The Big Take-Away
First, I need to say, I send compassion to those out of work, in pain or hungry, the ones afraid they could lose their homes, or even worse, a loved one, to this terrible and awful thing. Or already have.
Those critical mass emergencies require swift action and total focus, and I understand if you need to stop reading right now and get back to work.
But even without critical loss, there have been critical changes for us all.
So how are you doing? How are you holding up? If your family and life are anything like mine, there have been…gaps. Days where I simply slowed down the pace, took a breath.
And in those long, restorative silences, a funny thing happened. I began to ask myself what I was willing to give up.
It’s interesting, in a pandemic there’s a lot we feel forced to give up.
I marvel at how huge and important the sense of touch is, now that I can’t.
And I feel grateful and blessed that I don’t live alone, that I have a tender-hearted life partner to share this with. A lot of people don’t, and I honestly can’t imagine how hard it is, surviving a time when we’re told that we’re not allowed the simple comfort of another human’s touch.
That’s a big one.
But here’s another, and this one’s in the opportunity department. This terrible time—away—gives us all a chance to rethink how we want things to go when we finally are back.

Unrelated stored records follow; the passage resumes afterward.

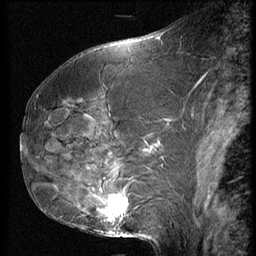
Breast MRI (dynamic contrast-enhanced), one sagittal slice; slice 29 of 62 in the series (ordered by position); 3 images stored at this slice position (order not interpretable as contrast timing); 1.5 T; TE 4.2 ms, TR 9 ms; 256 × 256 image matrix. Patient: female, 50 years. Case-level facts recorded for this patient, not image findings: setting: breast cancer imaged before/during neoadjuvant chemotherapy; receptor status: HR-positive, HER2-negative.
Outlined on this slice (semi-automatically segmented with operator editing):
- analysis volume of interest (the breast-tissue region the enhancement analysis was run in; not a lesion): bounding box <59,125,139,238> (left, top, right, bottom; pixels)
- tumour enhancement mask (voxels above the 140 % enhancement threshold inside the analysis volume of interest): <105,194,129,221>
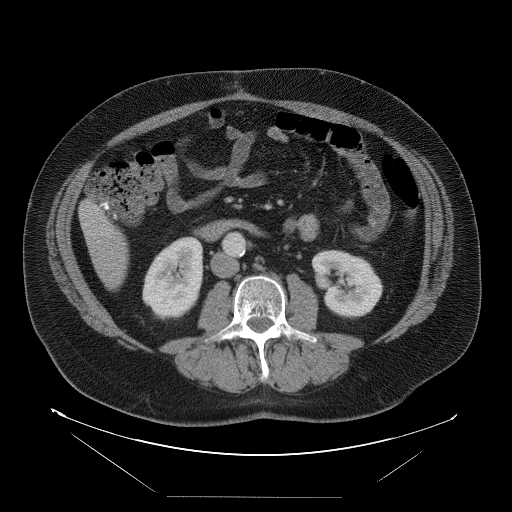
Contrast-enhanced abdominal CT, one axial slice; slice 20 of 114 in the series (ordered by position); intravenous contrast given; soft-tissue window (W 400 / L 40 HU); 5 mm slice thickness; 512 × 512 image matrix, field of view 500 × 500 mm. Case-level facts recorded for this patient, not image findings: patient: female, age 65 years at operation; diagnosis: colorectal cancer liver metastases, imaged before liver resection; multiple liver metastases: no; largest metastasis: 6.5 cm; disease in both lobes: yes.
Outlined on this slice (outlined manually by an expert reader):
- liver: box from (x=81, y=202) to (x=129, y=290) px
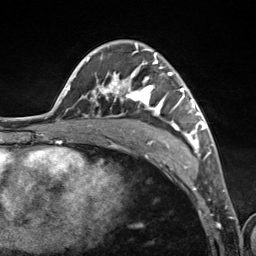
Breast MRI (dynamic contrast-enhanced), one axial slice. Slice 72 of 124 in the series (ordered by position). Cropped to one breast. Dynamic contrast-enhanced series, time point 2 of 7 at this slice position (early post-contrast). 3 T. TE 1.8 ms, TR 4.7 ms. 1.3 mm slice thickness. 256 × 256 image matrix, field of view 150 × 150 mm. Female patient.
Annotated regions visible in this slice (semi-automatic segmentation, software-assisted and operator-edited):
- enhancing-tissue mask used for the functional tumour volume (all voxels passing the contrast-enhancement thresholds inside the analysis volume; usually the tumour): bounding box [x1, y1, x2, y2] px = [92, 45, 201, 153]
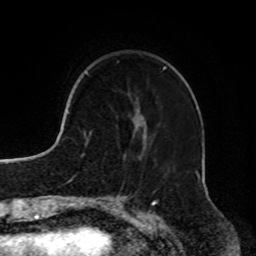
Breast MRI, one axial slice; position 21 of 72 along the scan axis; cropped to one breast; dynamic contrast-enhanced series, time point 2 of 8 at this slice position (early post-contrast); 1.5 T; TE 4.2 ms, TR 7 ms; 2.2 mm slice thickness; 256 × 256 image matrix, field of view 185 × 185 mm. Female patient.
Outlined on this slice (semi-automatically segmented with operator editing):
- enhancing-tissue mask used for the functional tumour volume (all voxels passing the contrast-enhancement thresholds inside the analysis volume; usually the tumour): box from (x=117, y=61) to (x=166, y=139) px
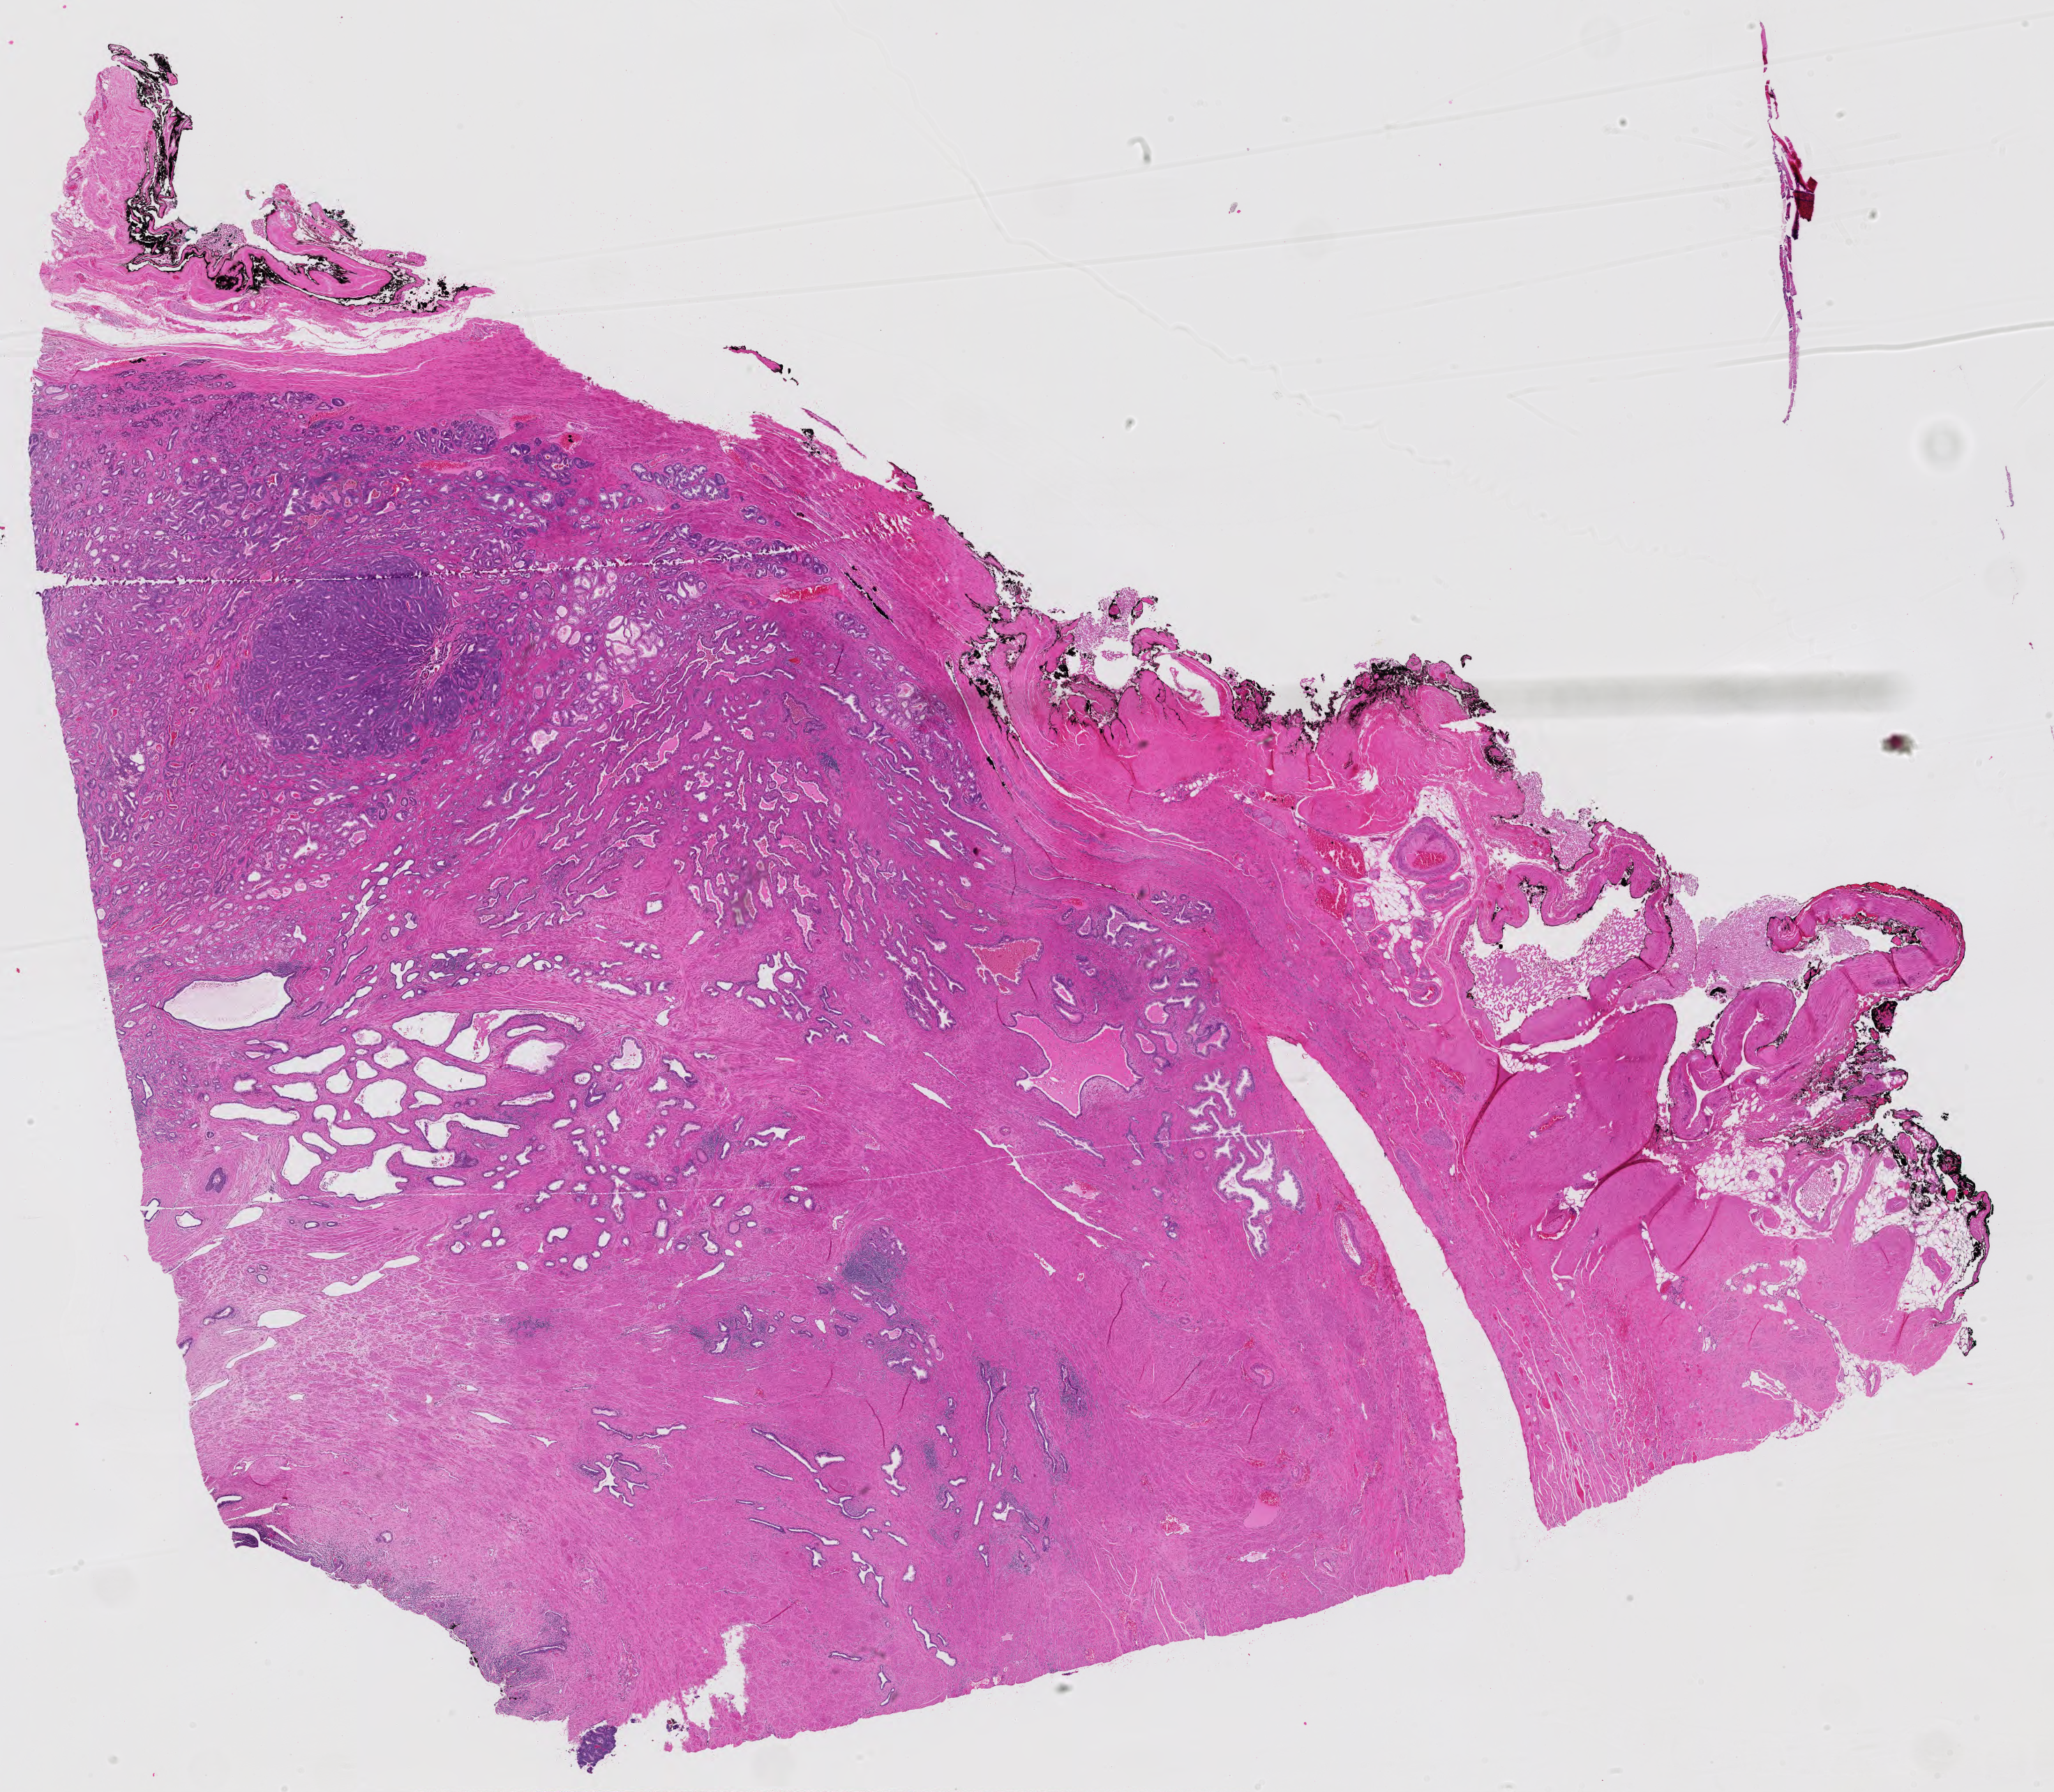
Whole-slide histology image, H&E — whole scanned area (about 21.4 x 18.6 mm, acquisition: 40x scan) shown as a low-resolution overview, formalin-fixed paraffin-embedded (FFPE) diagnostic section, sample: primary tumour, prostate. Male, age 74 years at initial diagnosis. Gleason score: 8 (4+4).
Pathologic diagnosis: Adenocarcinoma, NOS (prostate gland).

Is there something deeper our soul is calling us to do? Have we crammed our day so utterly, there’s no time left to dream? What would happen if we just did?

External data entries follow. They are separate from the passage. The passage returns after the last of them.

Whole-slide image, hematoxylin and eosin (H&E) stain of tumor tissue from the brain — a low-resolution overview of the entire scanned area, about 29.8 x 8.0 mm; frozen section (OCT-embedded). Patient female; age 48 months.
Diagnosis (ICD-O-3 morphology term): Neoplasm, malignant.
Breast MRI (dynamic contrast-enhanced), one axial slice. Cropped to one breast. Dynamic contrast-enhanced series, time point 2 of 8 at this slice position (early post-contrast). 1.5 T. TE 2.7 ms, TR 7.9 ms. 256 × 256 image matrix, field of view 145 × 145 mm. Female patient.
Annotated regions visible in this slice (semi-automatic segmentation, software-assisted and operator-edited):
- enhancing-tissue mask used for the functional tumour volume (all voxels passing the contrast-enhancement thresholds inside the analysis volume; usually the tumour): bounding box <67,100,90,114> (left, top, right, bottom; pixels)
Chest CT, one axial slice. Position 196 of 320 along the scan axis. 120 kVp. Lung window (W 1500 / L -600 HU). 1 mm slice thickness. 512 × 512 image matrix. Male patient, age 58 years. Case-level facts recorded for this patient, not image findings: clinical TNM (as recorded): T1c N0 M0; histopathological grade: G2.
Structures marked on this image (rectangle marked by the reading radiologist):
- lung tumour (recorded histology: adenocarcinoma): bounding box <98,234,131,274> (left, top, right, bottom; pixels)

My adult kiddos—(and I include my son-in-law here), gave me perfect complimentary gifts independent of each other. My son gave me a five-year diary. I love that it’s got only five lines. It comforted me in the beginning that it wasn’t so big I couldn’t do it. Now I find that I cram the lines and sometimes steal from other years—my days are so rich. My daughter and son-in-law gave me a planner, extravagant in its encouragement to explore passion and dreams. I color-coded it and casually one day opened a random page, showing off to a friend who is also a life coach. “Wow,” Suzanne said, as I snapped it closed, “there’s not one space that’s not colored in.”
It gave me pause. I, who come from a genetically long line of Type A doers.
She was right.
So I added a color solely for vegging out, appropriately green.
Problem solved.
Except it wasn’t.
During this experiment, this ‘life-away’ piece, I’ve played with switching things up.

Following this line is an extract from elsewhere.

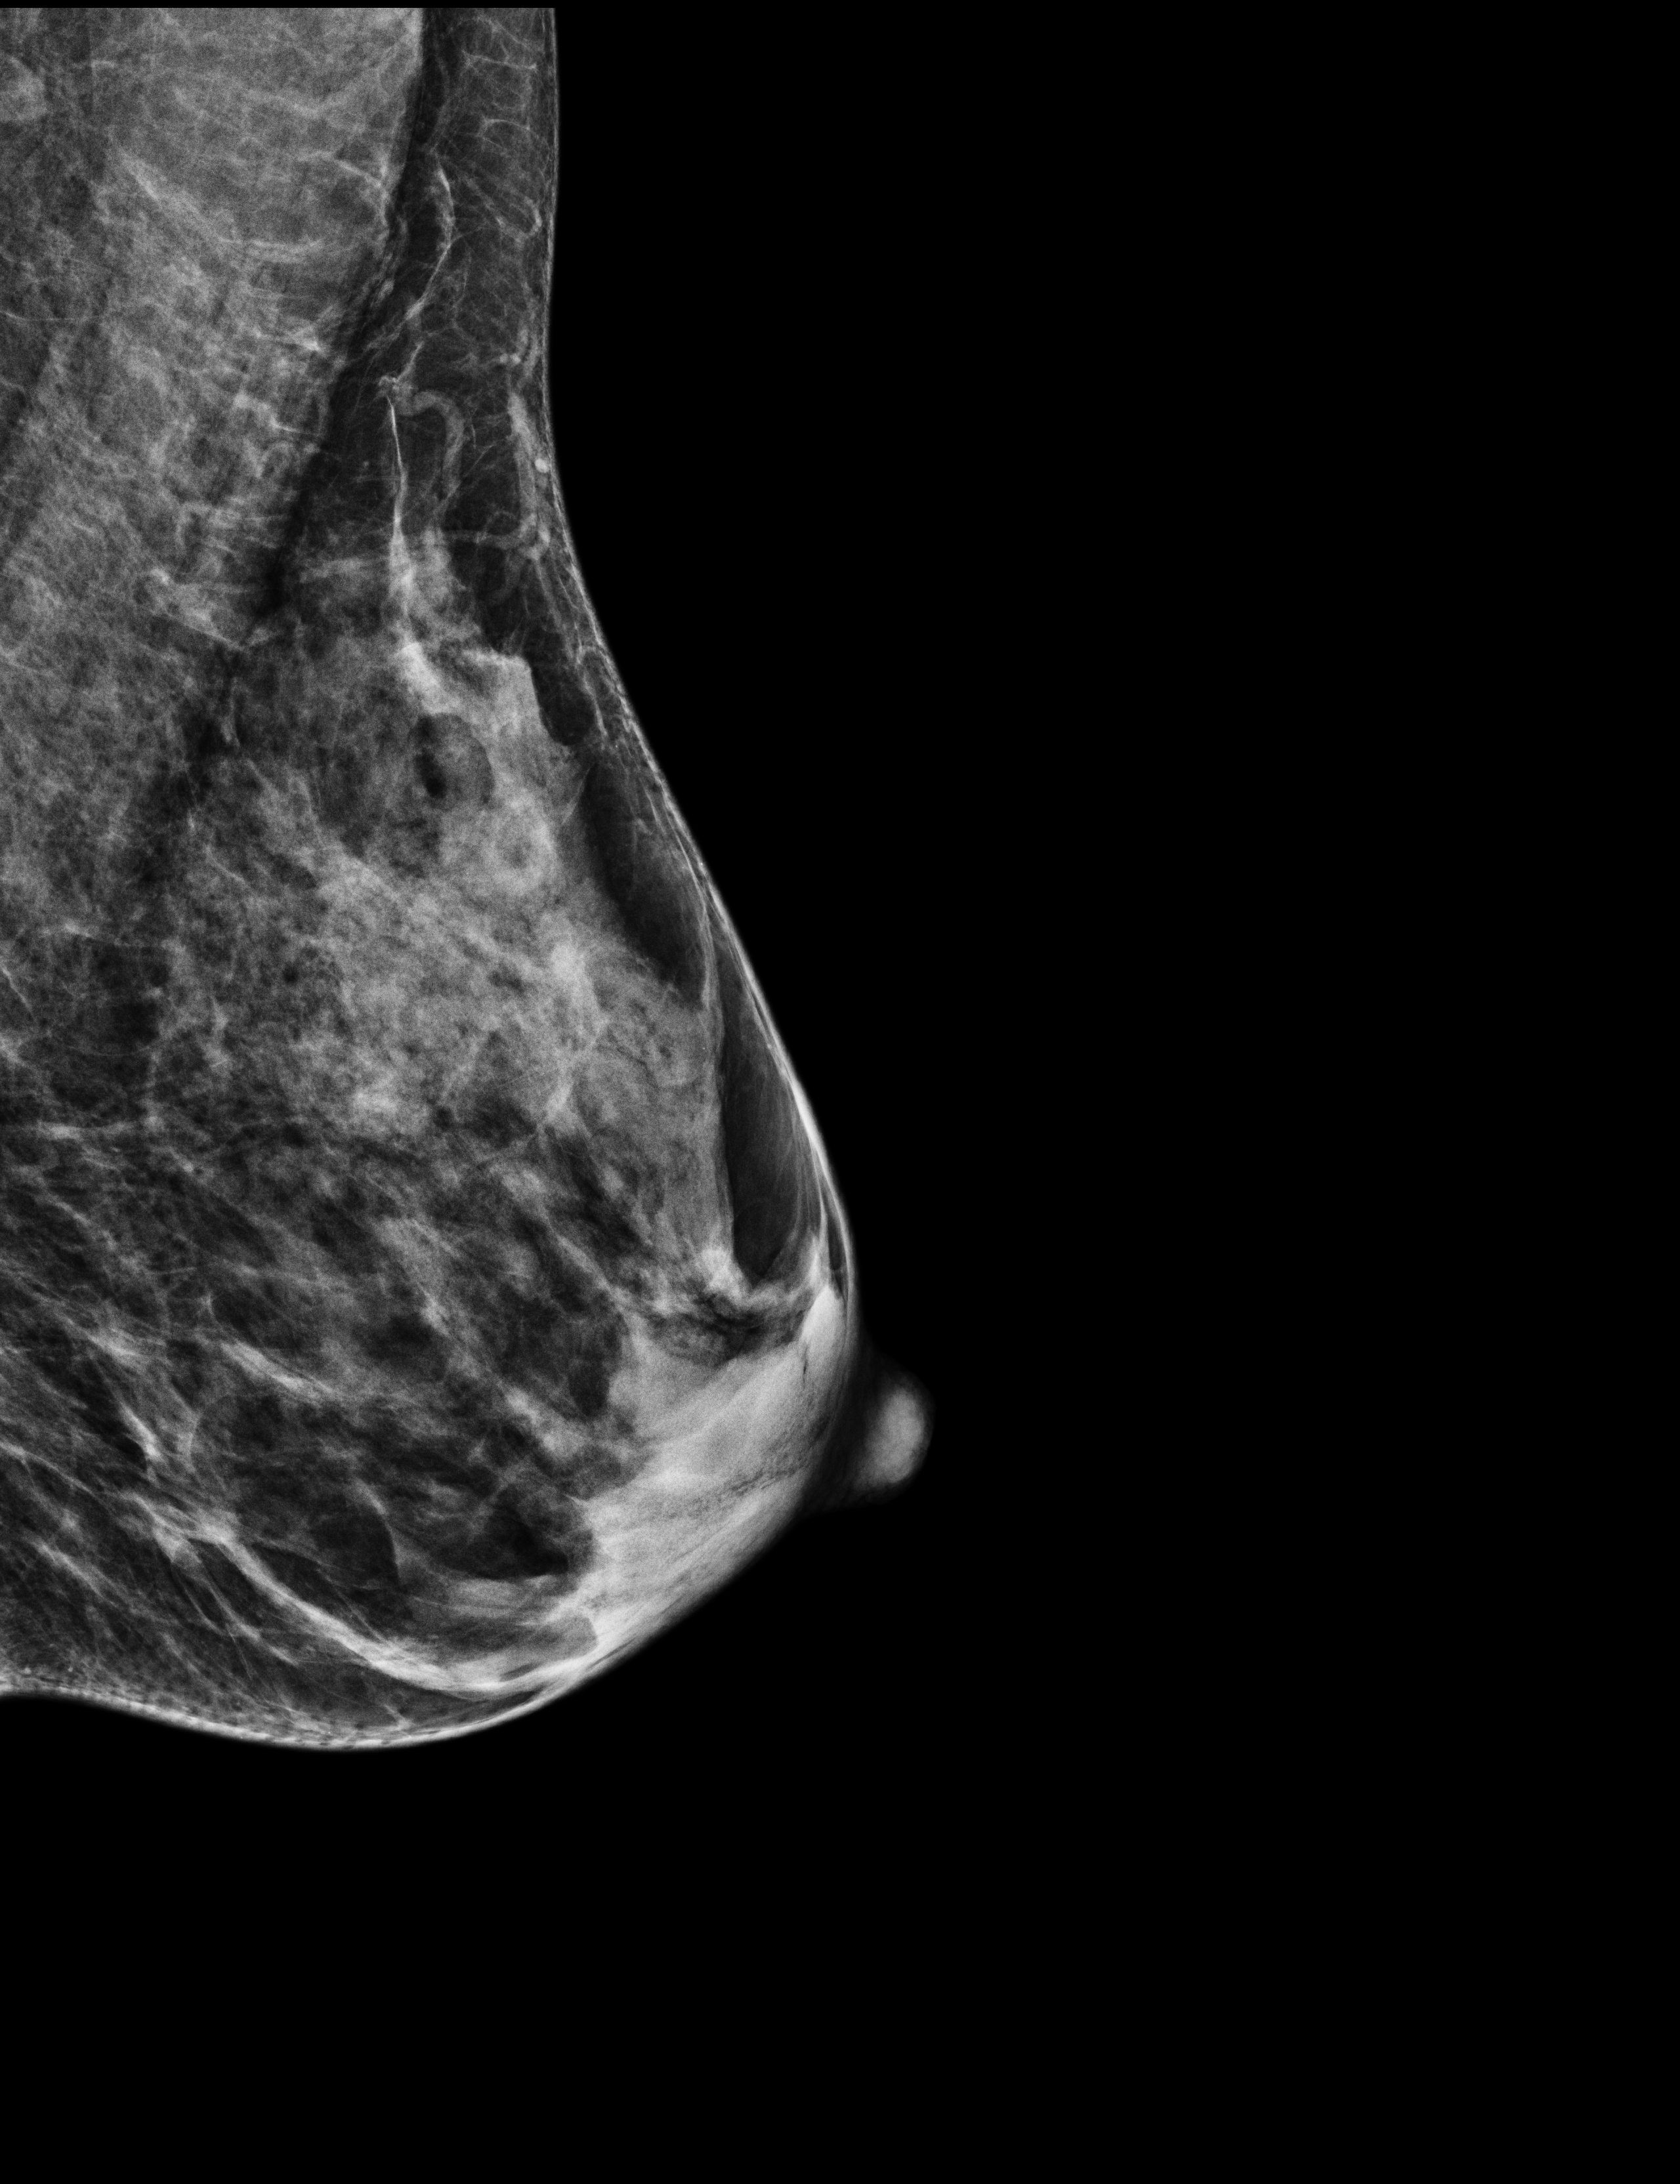
Annual screening mammography examination; compressed breast thickness 36 mm. Patient: female, 56 years.
Image type: full-field digital mammogram. Breast: left. Projection: MLO view.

Some calendar days have no colors in them. At all. And when I think back to what I did that day, it’s hard to reconstruct.
But maybe that’s the point. Maybe this deep Time Out nature has sent our way, is giving us all the chance—if not a gap year like kids delaying college—at least a gap season.
So that’s what this one’s about. May’s Word/Smith is the Big Takeaway.
How we’re navigating these changes. And how we’re changing our navigation…and by doing so, in curious and dazzling ways, changing our world.